Dr. Marco Drehmann, Geschäftsführer des Naturschutzzentrums Schopflocher Alb, Dr. Friedhelm Schmider, ehrenamtlicher Naturschutzbeauftragter des Landkreises und Dr. Marion Leuze-Mohr, erste Landesbeamtin des Kreises bei der Veranstaltung „50 Jahre Naturschutz im Landkreis Esslingen“. Foto: Cornelia Wahl

Mittlerweile stehen in dem Landkreis Baden-Württembergs, der am dichtesten besiedelt ist, 44 Prozent der Fläche unter Naturschutz. Es gibt 26 Naturschutzgebiete, 52 Landschaftsschutzgebiete, Vogelschutzgebiete, Schon- und Bannwälder, flächenhafte und Einzel-Naturdenkmäler sowie das Biosphärengebiet.

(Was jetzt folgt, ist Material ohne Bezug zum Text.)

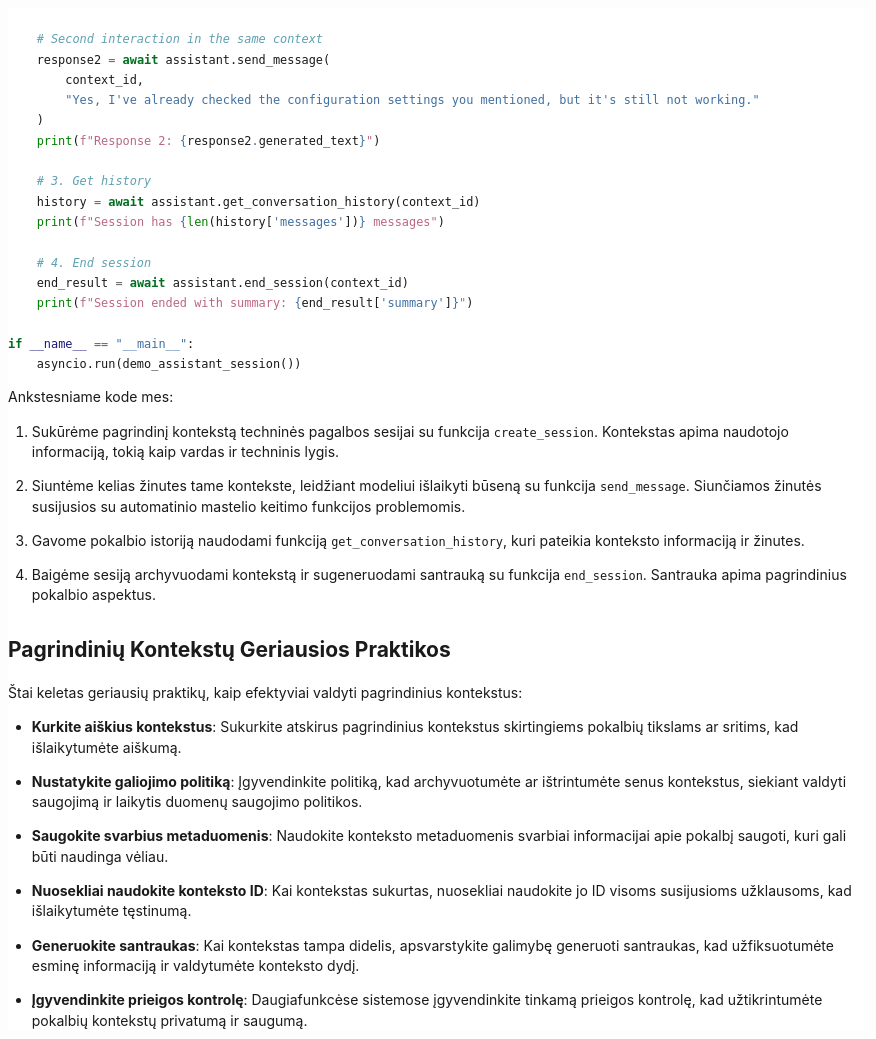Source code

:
 ```python
    
    # Second interaction in the same context
    response2 = await assistant.send_message(
        context_id,
        "Yes, I've already checked the configuration settings you mentioned, but it's still not working."
    )
    print(f"Response 2: {response2.generated_text}")
    
    # 3. Get history
    history = await assistant.get_conversation_history(context_id)
    print(f"Session has {len(history['messages'])} messages")
    
    # 4. End session
    end_result = await assistant.end_session(context_id)
    print(f"Session ended with summary: {end_result['summary']}")

if __name__ == "__main__":
    asyncio.run(demo_assistant_session())
```

Ankstesniame kode mes:

1. Sukūrėme pagrindinį kontekstą techninės pagalbos sesijai su funkcija `create_session`. Kontekstas apima naudotojo informaciją, tokią kaip vardas ir techninis lygis.

2. Siuntėme kelias žinutes tame kontekste, leidžiant modeliui išlaikyti būseną su funkcija `send_message`. Siunčiamos žinutės susijusios su automatinio mastelio keitimo funkcijos problemomis.

3. Gavome pokalbio istoriją naudodami funkciją `get_conversation_history`, kuri pateikia konteksto informaciją ir žinutes.

4. Baigėme sesiją archyvuodami kontekstą ir sugeneruodami santrauką su funkcija `end_session`. Santrauka apima pagrindinius pokalbio aspektus.

## Pagrindinių Kontekstų Geriausios Praktikos

Štai keletas geriausių praktikų, kaip efektyviai valdyti pagrindinius kontekstus:

- **Kurkite aiškius kontekstus**: Sukurkite atskirus pagrindinius kontekstus skirtingiems pokalbių tikslams ar sritims, kad išlaikytumėte aiškumą.

- **Nustatykite galiojimo politiką**: Įgyvendinkite politiką, kad archyvuotumėte ar ištrintumėte senus kontekstus, siekiant valdyti saugojimą ir laikytis duomenų saugojimo politikos.

- **Saugokite svarbius metaduomenis**: Naudokite konteksto metaduomenis svarbiai informacijai apie pokalbį saugoti, kuri gali būti naudinga vėliau.

- **Nuosekliai naudokite konteksto ID**: Kai kontekstas sukurtas, nuosekliai naudokite jo ID visoms susijusioms užklausoms, kad išlaikytumėte tęstinumą.

- **Generuokite santraukas**: Kai kontekstas tampa didelis, apsvarstykite galimybę generuoti santraukas, kad užfiksuotumėte esminę informaciją ir valdytumėte konteksto dydį.

- **Įgyvendinkite prieigos kontrolę**: Daugiafunkcėse sistemose įgyvendinkite tinkamą prieigos kontrolę, kad užtikrintumėte pokalbių kontekstų privatumą ir saugumą.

Durch die Arbeit sei eine Vielzahl von Arten erhalten worden – etwa Schmetterlinge, Wespen, Obstbäume, Weiden, aber auch der Wendehals und der Steinkauz hätten sich wieder angesiedelt.

Friedhelm Schmider ist es wichtig, wie jeder einzelne mit seinem Boden, seinen Gärten, seinem Balkon umgeht. In den vergangenen Jahren habe sich viel getan, das Verständnis dafür sei gewachsen. Er bemängelt, dass Landwirte bis an die Flurstücksgrenze ackerten. Da bleibe kein Raum für Artenvielfalt. Dennoch achte man dort darauf, Lebensräume zu erhalten. Hier sei man schon weiter als im Forst. Dort brächen die Fichtenbestände zusammen, und man sei wahnsinnig bemüht, naturnahe, artenreiche Wälder aufzubauen.

Der Biologe sieht es als problematisch an, dass mehr und mehr aus der biologischen Evolution rausgegangen werde. Man glaube, alles technisch lösen zu können. Hier müsse umgedacht werden. Davon sei man jedoch meilenweit entfernt. Die biologische Vielfalt, entstanden in der Evolution über Millionen von Jahren, schaffe ein Wirkungsgefüge. „Wenn das zusammenbricht, bricht alles zusammen“, so die Botschaft Friedhelm Schmieders.